We ablate various design choices of RetNet and report the language modeling results in Table 6. The evaluation settings and metrics are the same as in Section 3.5.

Multi-Scale Decay

Equation 8 shows that we use different $\mathbf{\gamma}$ as the decay rates for the retention heads. In the ablation studies, we examine removing $\gamma$ decay (i.e., “$-$ $\gamma$ decay”) and applying the same decay rate across heads (i.e., “$-$ multi-scale decay”). Specifically, ablating $\gamma$ decay is equivalent to $\gamma=1$. In the second setting, we set $\gamma=127/128$ for all heads. Table 6 indicates that both the decay mechanism and using multiple decay rates can improve the language modeling performance.

Head Dimension

From the recurrent perspective of LABEL:eq:rnn, the head dimension implies the memory capacity of hidden states. In the ablation study, we reduce the default head dimension from $256$ to $64$, i.e., $64$ for queries and keys, and $128$ for values.
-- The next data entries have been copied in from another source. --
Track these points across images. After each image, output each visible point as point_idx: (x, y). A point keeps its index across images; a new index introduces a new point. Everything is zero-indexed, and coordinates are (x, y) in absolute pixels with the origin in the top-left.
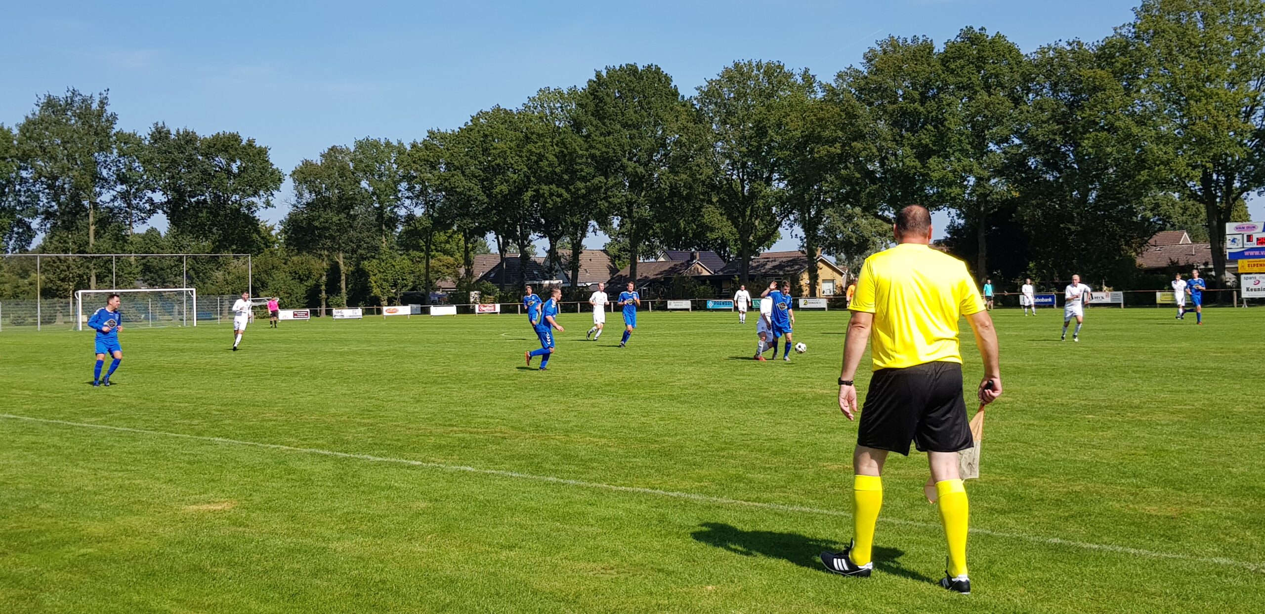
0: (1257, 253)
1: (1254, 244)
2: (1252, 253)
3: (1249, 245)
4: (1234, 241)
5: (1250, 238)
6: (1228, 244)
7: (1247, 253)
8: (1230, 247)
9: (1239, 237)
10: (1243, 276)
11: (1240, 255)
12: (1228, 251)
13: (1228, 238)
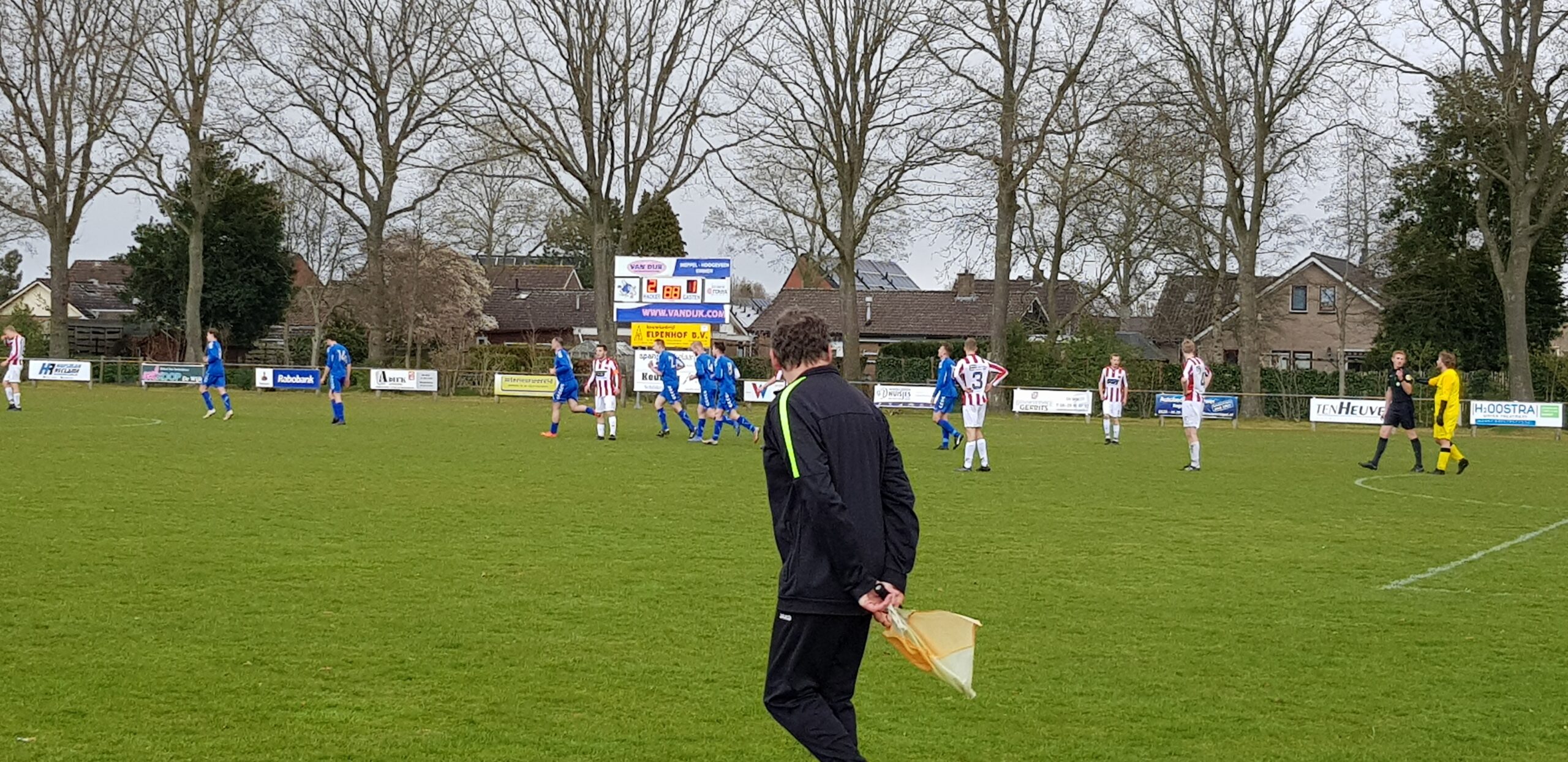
0: (662, 313)
1: (658, 297)
2: (654, 313)
3: (650, 298)
5: (652, 286)
6: (618, 294)
7: (646, 313)
8: (624, 301)
9: (635, 283)
10: (638, 353)
11: (636, 314)
12: (616, 306)
13: (618, 282)
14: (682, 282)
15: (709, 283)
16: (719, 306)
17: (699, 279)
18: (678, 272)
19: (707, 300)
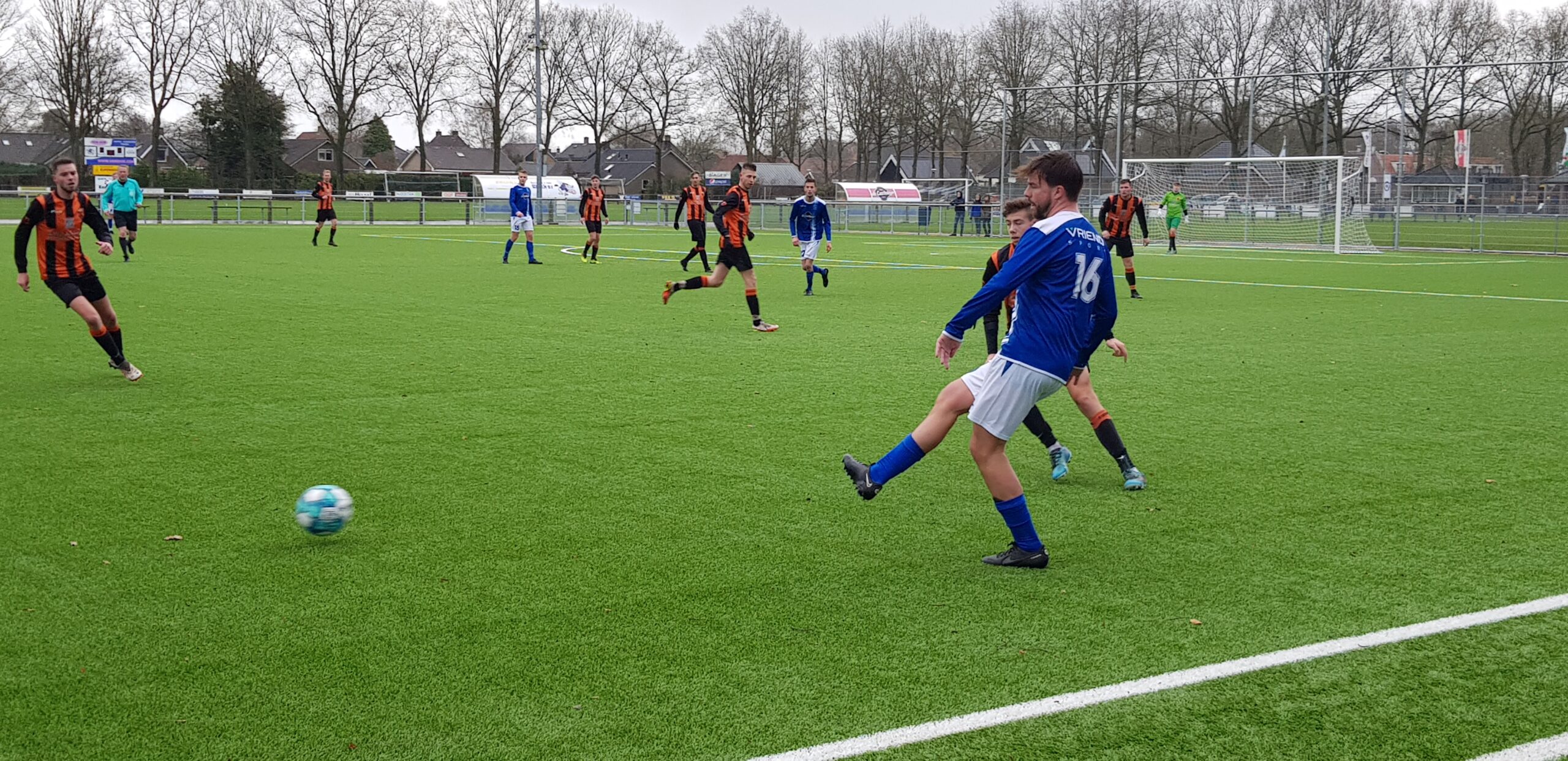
0: (107, 161)
1: (105, 154)
2: (103, 161)
3: (101, 155)
4: (90, 151)
5: (102, 150)
6: (86, 153)
7: (99, 161)
8: (89, 156)
9: (94, 148)
10: (96, 178)
11: (95, 162)
12: (86, 158)
13: (87, 148)
14: (115, 149)
15: (127, 149)
16: (132, 159)
17: (122, 148)
18: (113, 144)
19: (127, 155)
We keep the hidden dimension $d_{\text{model}}$ the same so the number of heads increases. Experimental results in Table 6 show that the larger head dimension achieves better performance.

Conclusion

In this work, we propose retentive networks (RetNet) for sequence modeling, which enables various representations, i.e., parallel, recurrent, and chunkwise recurrent. RetNet achieves significantly better inference efficiency (in terms of memory, speed, and latency), favorable training parallelization, and competitive performance compared with Transformers. The above advantages make RetNet an ideal successor to Transformers for large language models, especially considering the deployment benefits brought by the $O(1)$ inference complexity. In the future, we would like to scale up RetNet in terms of model size and training steps. Moreover, retention can efficiently work with structured prompting by compressing long-term memory. We will also use RetNet as the backbone architecture to train multimodal large language models . In addition, we are interested in deploying RetNet models on various edge devices, such as mobile phones.

Acknowledgement

We would like to acknowledge Jiayu Ding, Songlin Yang, and colleagues from MSRA System Group for the helpful discussions.

References

Appendix A Hyperparameters

Appendix B Grouped Results of Different Context Lengths

As shown in Table 8, we report language modeling results with different context lengths. In order to make the numbers comparable, we use 2048 text chunks as evaluation data and only compute perplexity for the last 128 tokens. Experimental results show that RetNet outperforms Transformer across different context lengths. Besides, RetNet can utilize longer context for better results.